The results of the present study also suggested that GSK-3β may be involved in the cardioprotective mechanism of atorvastatin on myocardial I/R injury. GSK-3β, a serine/threonine kinase, is involved in various cell activities through the phosphorylation of the substrate protein (24). GSK-3β has received increasing attention due to its involvement in certain serious diseases, including neurological disease, cancer and myocardial I/R injury. In the cardiovascular system, GSK-3β is involved in glucose metabolism, cardiomyocyte hypertrophy (25) and cell death (26). The data obtained in the present study showed that the mRNA and protein levels of GSK-3β were decreased by OGD/R, whereas atorvastatin pretreatment reversed these effects. This finding is consistent with those of previous reports (24–26) demonstrating the downregulation of GSK-3β in response to myocardial I/R injury.
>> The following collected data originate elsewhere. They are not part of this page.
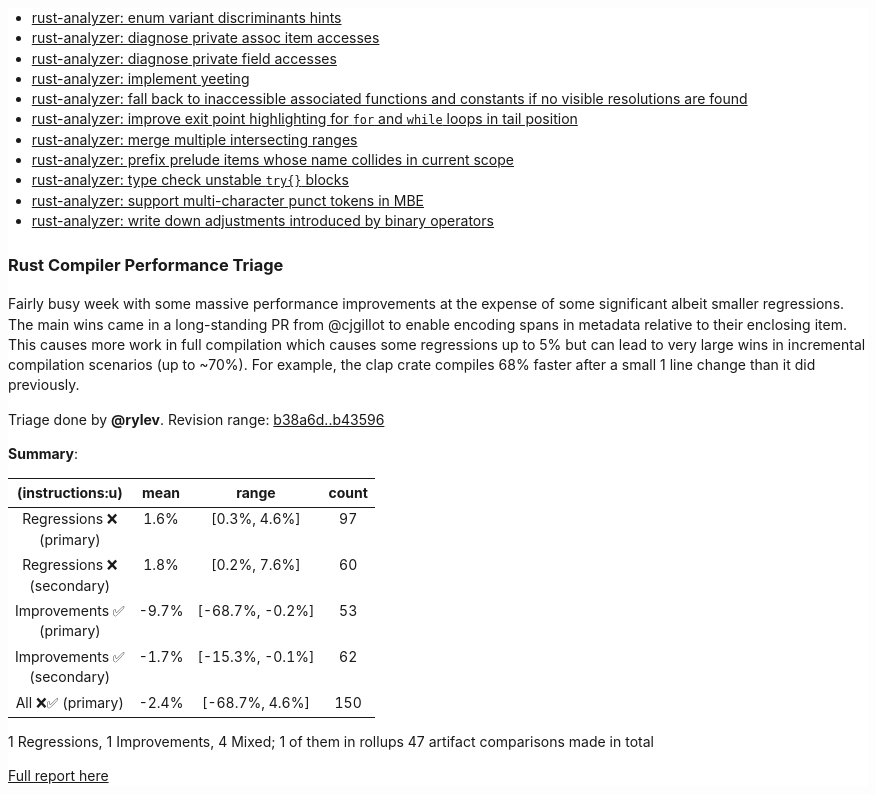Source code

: * [rust-analyzer: enum variant discriminants hints](https://github.com/rust-lang/rust-analyzer/pull/13832)
* [rust-analyzer: diagnose private assoc item accesses](https://github.com/rust-lang/rust-analyzer/pull/13875)
* [rust-analyzer: diagnose private field accesses](https://github.com/rust-lang/rust-analyzer/pull/13870)
* [rust-analyzer: implement yeeting](https://github.com/rust-lang/rust-analyzer/pull/13857)
* [rust-analyzer: fall back to inaccessible associated functions and constants if no visible resolutions are found](https://github.com/rust-lang/rust-analyzer/pull/13867)
* [rust-analyzer: improve exit point highlighting for `for` and `while` loops in tail position](https://github.com/rust-lang/rust-analyzer/pull/13869)
* [rust-analyzer: merge multiple intersecting ranges](https://github.com/rust-lang/rust-analyzer/pull/13871)
* [rust-analyzer: prefix prelude items whose name collides in current scope](https://github.com/rust-lang/rust-analyzer/pull/13877)
* [rust-analyzer: type check unstable `try{}` blocks](https://github.com/rust-lang/rust-analyzer/pull/13856)
* [rust-analyzer: support multi-character punct tokens in MBE](https://github.com/rust-lang/rust-analyzer/pull/13854)
* [rust-analyzer: write down adjustments introduced by binary operators](https://github.com/rust-lang/rust-analyzer/pull/13882)

### Rust Compiler Performance Triage

Fairly busy week with some massive performance improvements at the expense of some significant albeit smaller regressions. The main wins came in a long-standing PR from @cjgillot to enable encoding spans in metadata relative to their enclosing item. This causes more work in full compilation which causes some regressions up to 5% but can lead to very large wins in incremental compilation scenarios (up to ~70%). For example, the clap crate compiles 68% faster after a small 1 line change than it did previously.

Triage done by **@rylev**.
Revision range: [b38a6d..b43596](https://perf.rust-lang.org/?start=b38a6d373cb254697411147c0e49cd2e84864258&end=b435960c4cfd3975651c7051be56d7f5d6c201ab&absolute=false&stat=instructions%3Au)

**Summary**:

| (instructions:u)                   | mean  | range           | count |
|:----------------------------------:|:-----:|:---------------:|:-----:|
| Regressions ❌ <br /> (primary)    | 1.6%  | [0.3%, 4.6%]    | 97    |
| Regressions ❌ <br /> (secondary)  | 1.8%  | [0.2%, 7.6%]    | 60    |
| Improvements ✅ <br /> (primary)   | -9.7% | [-68.7%, -0.2%] | 53    |
| Improvements ✅ <br /> (secondary) | -1.7% | [-15.3%, -0.1%] | 62    |
| All ❌✅ (primary)                 | -2.4% | [-68.7%, 4.6%]  | 150   |

1 Regressions, 1 Improvements, 4 Mixed; 1 of them in rollups
47 artifact comparisons made in total


[Full report here](https://github.com/rust-lang/rustc-perf/blob/master/triage/2023-01-03.md)


[submit_crate]: https://users.rust-lang.org/t/crate-of-the-week/2704
[guidelines]: https://users.rust-lang.org/t/twir-call-for-participation/4821
[merged]: https://github.com/search?q=is%3Apr+org%3Arust-lang+is%3Amerged+merged%3A2022-12-26..2023-01-02
[calendar]: https://www.google.com/calendar/embed?src=apd9vmbc22egenmtu5l6c5jbfc%40group.calendar.google.com
[community]: mailto:community-team@rust-lang.org
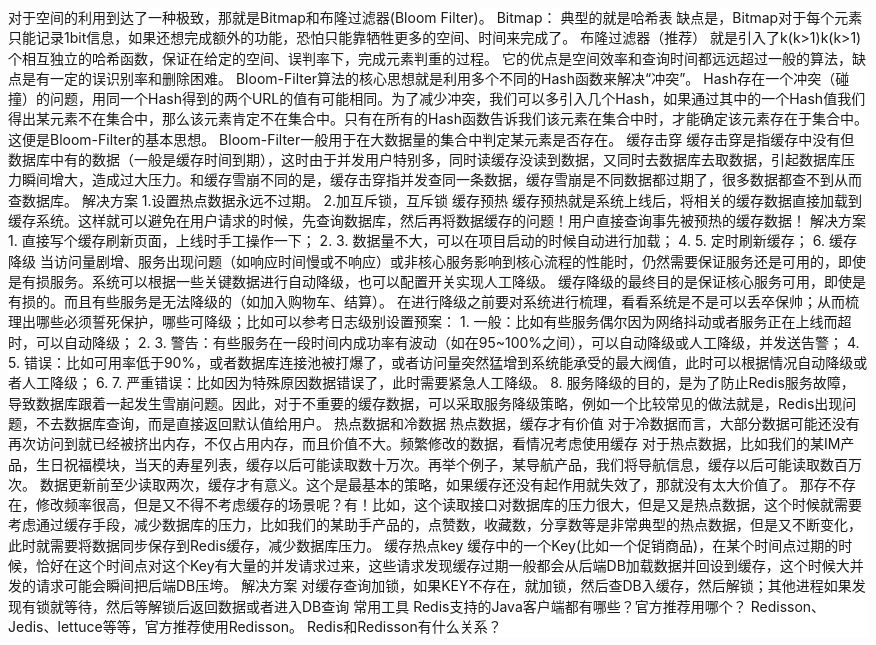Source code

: 对于空间的利用到达了一种极致，那就是Bitmap和布隆过滤器(Bloom Filter)。
Bitmap： 典型的就是哈希表
缺点是，Bitmap对于每个元素只能记录1bit信息，如果还想完成额外的功能，恐怕只能靠牺牲更多的空间、时间来完成了。
布隆过滤器（推荐）
就是引入了k(k>1)k(k>1)个相互独立的哈希函数，保证在给定的空间、误判率下，完成元素判重的过程。
它的优点是空间效率和查询时间都远远超过一般的算法，缺点是有一定的误识别率和删除困难。
Bloom-Filter算法的核心思想就是利用多个不同的Hash函数来解决“冲突”。
Hash存在一个冲突（碰撞）的问题，用同一个Hash得到的两个URL的值有可能相同。为了减少冲突，我们可以多引入几个Hash，如果通过其中的一个Hash值我们得出某元素不在集合中，那么该元素肯定不在集合中。只有在所有的Hash函数告诉我们该元素在集合中时，才能确定该元素存在于集合中。这便是Bloom-Filter的基本思想。
Bloom-Filter一般用于在大数据量的集合中判定某元素是否存在。
缓存击穿
缓存击穿是指缓存中没有但数据库中有的数据（一般是缓存时间到期），这时由于并发用户特别多，同时读缓存没读到数据，又同时去数据库去取数据，引起数据库压力瞬间增大，造成过大压力。和缓存雪崩不同的是，缓存击穿指并发查同一条数据，缓存雪崩是不同数据都过期了，很多数据都查不到从而查数据库。
解决方案
1.设置热点数据永远不过期。
2.加互斥锁，互斥锁
缓存预热
缓存预热就是系统上线后，将相关的缓存数据直接加载到缓存系统。这样就可以避免在用户请求的时候，先查询数据库，然后再将数据缓存的问题！用户直接查询事先被预热的缓存数据！
解决方案
1.
直接写个缓存刷新页面，上线时手工操作一下；
2.
3.
数据量不大，可以在项目启动的时候自动进行加载；
4.
5.
定时刷新缓存；
6.
缓存降级
当访问量剧增、服务出现问题（如响应时间慢或不响应）或非核心服务影响到核心流程的性能时，仍然需要保证服务还是可用的，即使是有损服务。系统可以根据一些关键数据进行自动降级，也可以配置开关实现人工降级。
缓存降级的最终目的是保证核心服务可用，即使是有损的。而且有些服务是无法降级的（如加入购物车、结算）。
在进行降级之前要对系统进行梳理，看看系统是不是可以丢卒保帅；从而梳理出哪些必须誓死保护，哪些可降级；比如可以参考日志级别设置预案：
1.
一般：比如有些服务偶尔因为网络抖动或者服务正在上线而超时，可以自动降级；
2.
3.
警告：有些服务在一段时间内成功率有波动（如在95~100%之间），可以自动降级或人工降级，并发送告警；
4.
5.
错误：比如可用率低于90%，或者数据库连接池被打爆了，或者访问量突然猛增到系统能承受的最大阀值，此时可以根据情况自动降级或者人工降级；
6.
7.
严重错误：比如因为特殊原因数据错误了，此时需要紧急人工降级。
8.
服务降级的目的，是为了防止Redis服务故障，导致数据库跟着一起发生雪崩问题。因此，对于不重要的缓存数据，可以采取服务降级策略，例如一个比较常见的做法就是，Redis出现问题，不去数据库查询，而是直接返回默认值给用户。
热点数据和冷数据
热点数据，缓存才有价值
对于冷数据而言，大部分数据可能还没有再次访问到就已经被挤出内存，不仅占用内存，而且价值不大。频繁修改的数据，看情况考虑使用缓存
对于热点数据，比如我们的某IM产品，生日祝福模块，当天的寿星列表，缓存以后可能读取数十万次。再举个例子，某导航产品，我们将导航信息，缓存以后可能读取数百万次。
数据更新前至少读取两次，缓存才有意义。这个是最基本的策略，如果缓存还没有起作用就失效了，那就没有太大价值了。
那存不存在，修改频率很高，但是又不得不考虑缓存的场景呢？有！比如，这个读取接口对数据库的压力很大，但是又是热点数据，这个时候就需要考虑通过缓存手段，减少数据库的压力，比如我们的某助手产品的，点赞数，收藏数，分享数等是非常典型的热点数据，但是又不断变化，此时就需要将数据同步保存到Redis缓存，减少数据库压力。
缓存热点key
缓存中的一个Key(比如一个促销商品)，在某个时间点过期的时候，恰好在这个时间点对这个Key有大量的并发请求过来，这些请求发现缓存过期一般都会从后端DB加载数据并回设到缓存，这个时候大并发的请求可能会瞬间把后端DB压垮。
解决方案
对缓存查询加锁，如果KEY不存在，就加锁，然后查DB入缓存，然后解锁；其他进程如果发现有锁就等待，然后等解锁后返回数据或者进入DB查询
常用工具
Redis支持的Java客户端都有哪些？官方推荐用哪个？
Redisson、Jedis、lettuce等等，官方推荐使用Redisson。
Redis和Redisson有什么关系？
MicroRNAs are small (15–22 nucleotide) non-coding RNAs, which regulate gene expression and are important in numerous cardiovascular diseases (27). They function as endogenous intracellular regulators of mRNA translation. Although the significance of miR-199a-5p in myocardial I/R injury has not been reported previously, it is recognized as a hypoxia-sensitive microRNA (28). Therefore, the present study hypothesized that the anti-apoptotic mechanism of atorvastatin may be responsible for the downregulation of miR-199a-5p. The results of the present study showed that GSK-3β was decreased in the miR-199a-5p mimic transfection group, whereas it was increased in the miR-199a-5p inhibitor transfection group. Therefore, the downregulation of miR-199a-5p appeared to contribute to the cardioprotective effect of atorvastatin against myocardial I/R injury.
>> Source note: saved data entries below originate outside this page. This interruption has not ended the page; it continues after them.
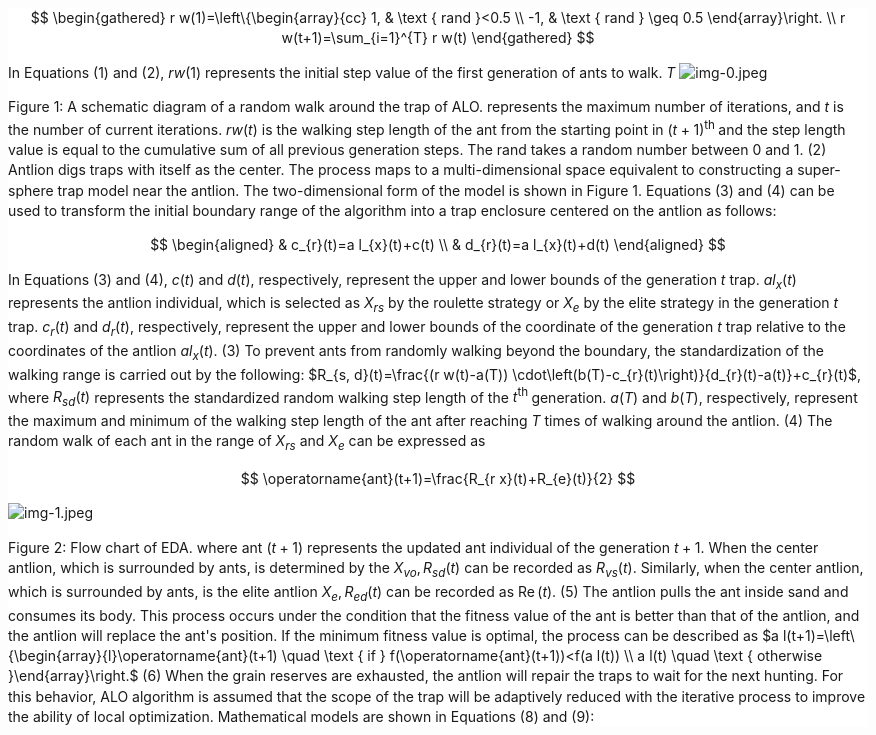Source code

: $$
\begin{gathered}
r w(1)=\left\{\begin{array}{cc}
1, & \text { rand }<0.5 \\
-1, & \text { rand } \geq 0.5
\end{array}\right. \\
r w(t+1)=\sum_{i=1}^{T} r w(t)
\end{gathered}
$$

In Equations (1) and (2), $r w(1)$ represents the initial step value of the first generation of ants to walk. $T$
![img-0.jpeg](img-0.jpeg)

Figure 1: A schematic diagram of a random walk around the trap of ALO.
represents the maximum number of iterations, and $t$ is the number of current iterations. $r w(t)$ is the walking step length of the ant from the starting point in $(t+1)^{\text {th }}$ and the step length value is equal to the cumulative sum of all previous generation steps. The rand takes a random number between 0 and 1.
(2) Antlion digs traps with itself as the center. The process maps to a multi-dimensional space equivalent to constructing a super-sphere trap model near the antlion. The two-dimensional form of the model is shown in Figure 1. Equations (3) and (4) can be used to transform the initial boundary range of the algorithm into a trap enclosure centered on the antlion as follows:

$$
\begin{aligned}
& c_{r}(t)=a l_{x}(t)+c(t) \\
& d_{r}(t)=a l_{x}(t)+d(t)
\end{aligned}
$$

In Equations (3) and (4), $c(t)$ and $d(t)$, respectively, represent the upper and lower bounds of the generation $t$ trap. $a l_{x}(t)$ represents the antlion individual, which is selected as $X_{r s}$ by the roulette strategy or $X_{e}$ by the elite strategy in the generation $t$ trap. $c_{r}(t)$ and $d_{r}(t)$, respectively, represent the upper and lower bounds of the coordinate of the generation $t$ trap relative to the coordinates of the antlion $a l_{x}(t)$.
(3) To prevent ants from randomly walking beyond the boundary, the standardization of the walking range is carried out by the following:
$R_{s, d}(t)=\frac{(r w(t)-a(T)) \cdot\left(b(T)-c_{r}(t)\right)}{d_{r}(t)-a(t)}+c_{r}(t)$,
where $R_{s d}(t)$ represents the standardized random walking step length of the $t^{\text {th }}$ generation. $a(T)$ and $b(T)$, respectively, represent the maximum and minimum of the walking step length of the ant after reaching $T$ times of walking around the antlion.
(4) The random walk of each ant in the range of $X_{r s}$ and $X_{e}$ can be expressed as

$$
\operatorname{ant}(t+1)=\frac{R_{r x}(t)+R_{e}(t)}{2}
$$

![img-1.jpeg](img-1.jpeg)

Figure 2: Flow chart of EDA.
where ant $(t+1)$ represents the updated ant individual of the generation $t+1$. When the center antlion, which is surrounded by ants, is determined by the $X_{v o}, R_{s d}(t)$ can be recorded as $R_{v s}(t)$. Similarly, when the center antlion, which is surrounded by ants, is the elite antlion $X_{e}, R_{e d}(t)$ can be recorded as $\operatorname{Re}(t)$.
(5) The antlion pulls the ant inside sand and consumes its body. This process occurs under the condition that the fitness value of the ant is better than that of the antlion, and the antlion will replace the ant's position. If the minimum fitness value is optimal, the process can be described as
$a l(t+1)=\left\{\begin{array}{l}\operatorname{ant}(t+1) \quad \text { if } f(\operatorname{ant}(t+1))<f(a l(t)) \\ a l(t) \quad \text { otherwise }\end{array}\right.$
(6) When the grain reserves are exhausted, the antlion will repair the traps to wait for the next hunting. For this behavior, ALO algorithm is assumed that the scope of the trap will be adaptively reduced with the iterative process to improve the ability of local
optimization. Mathematical models are shown in Equations (8) and (9):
To the best of our knowledge, the present study is the first showing that atorvastatin pretreatment altered GSK-3β via miR-199a-5p following OGD/R, which indicates the possibility that atorvastatin protects the myocardium from I/R injury through modulating miR-199a-5p. Wang et al (29) showed that the inhibition of miR-199a-5p reduced the replication of hepatitis C virus via regulating the pro-survival pathway. Sun et al (30) showed that the inhibition of miR-199a-5p reduced cell proliferation in autosomal dominant polycystic kidney disease through targeting cyclin-dependent kinase inhibitor 1C. These previous studies suggest that miR-199a-5p may be a novel target for the treatment of various diseases. The present study, for the first time, showed that the mRNA level of miR-199a-5p was significantly increased following OGD/R (P<0.05), whereas pretreatment with atorvastatin significantly reserved this effect (P<0.05). In addition, it was shown that the downregulation and upregulation in the expression levels of miR-199a-5p by transfection respectively increased and decreased GSK-3β at the mRNA and protein levels. This suggested that miR-199a-5p mRNA exerted its effects via GSK-3β.
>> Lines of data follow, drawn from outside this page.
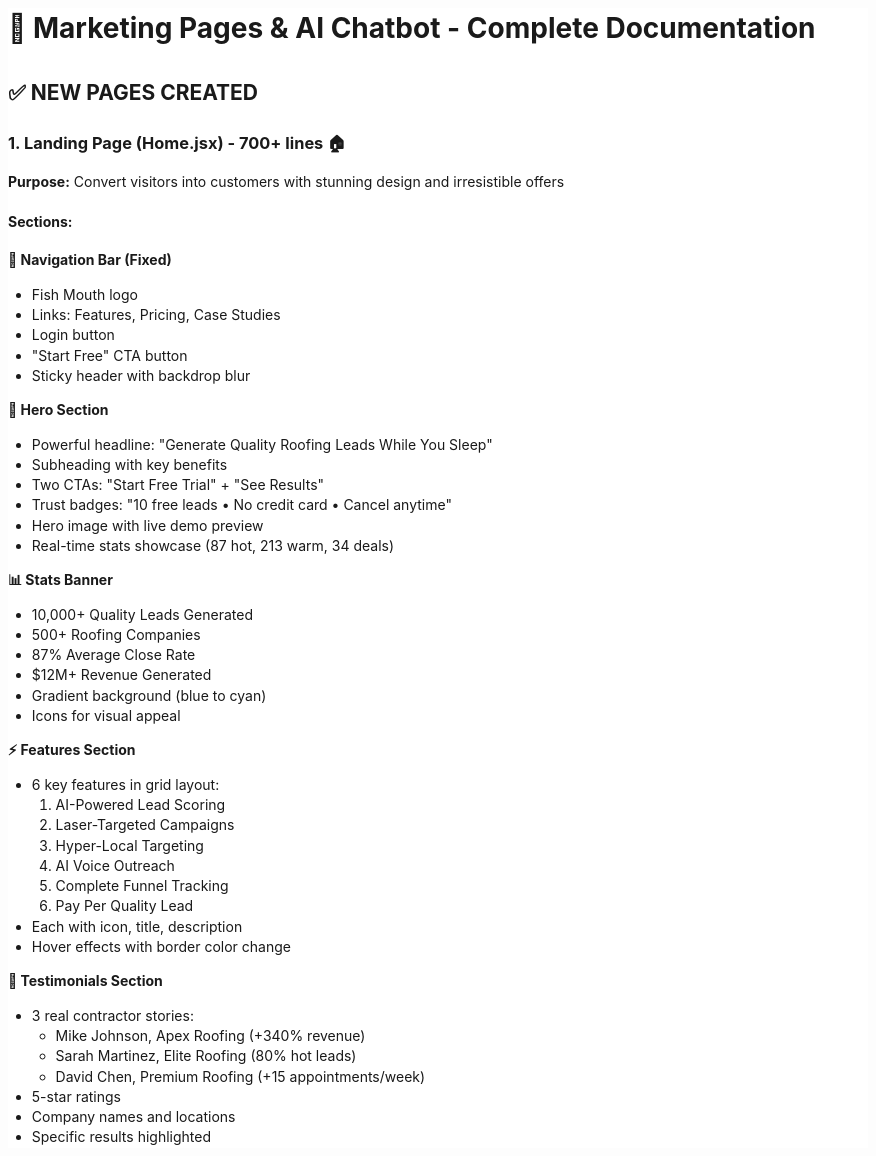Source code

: # 🎨 Marketing Pages & AI Chatbot - Complete Documentation

## ✅ NEW PAGES CREATED

### 1. **Landing Page (Home.jsx)** - 700+ lines 🏠

**Purpose:** Convert visitors into customers with stunning design and irresistible offers

#### **Sections:**

**🎯 Navigation Bar (Fixed)**
- Fish Mouth logo
- Links: Features, Pricing, Case Studies
- Login button
- "Start Free" CTA button
- Sticky header with backdrop blur

**🚀 Hero Section**
- Powerful headline: "Generate Quality Roofing Leads While You Sleep"
- Subheading with key benefits
- Two CTAs: "Start Free Trial" + "See Results"
- Trust badges: "10 free leads • No credit card • Cancel anytime"
- Hero image with live demo preview
- Real-time stats showcase (87 hot, 213 warm, 34 deals)

**📊 Stats Banner**
- 10,000+ Quality Leads Generated
- 500+ Roofing Companies
- 87% Average Close Rate
- $12M+ Revenue Generated
- Gradient background (blue to cyan)
- Icons for visual appeal

**⚡ Features Section**
- 6 key features in grid layout:
  1. AI-Powered Lead Scoring
  2. Laser-Targeted Campaigns
  3. Hyper-Local Targeting
  4. AI Voice Outreach
  5. Complete Funnel Tracking
  6. Pay Per Quality Lead
- Each with icon, title, description
- Hover effects with border color change

**💬 Testimonials Section**
- 3 real contractor stories:
  - Mike Johnson, Apex Roofing (+340% revenue)
  - Sarah Martinez, Elite Roofing (80% hot leads)
  - David Chen, Premium Roofing (+15 appointments/week)
- 5-star ratings
- Company names and locations
- Specific results highlighted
In conclusion, the results of the present study suggested a potential mechanism underlying the beneficial effect of atorvastatin in attenuating OGD/R-induced apoptosis in cardiomyocytes by upregulating specific survival proteins, including GSK-3β, via the downregulation of miR-199a-5p. For the first time, to the best of our knowledge, these data provide novel insight into the mechanisms underlying the effectiveness of atorvastatin in reducing apoptosis following myocardial I/R injury. Statins are a standard component of the therapeutic regimen in treating hypercholesterolemia and have been found to prevent cardiovascular diseases, although the exact mechanism remained unclear. The results presented in the present study demonstrated that atorvastatin increased the cardioprotective effects of GSK-3β by inhibiting miR-199a-5p.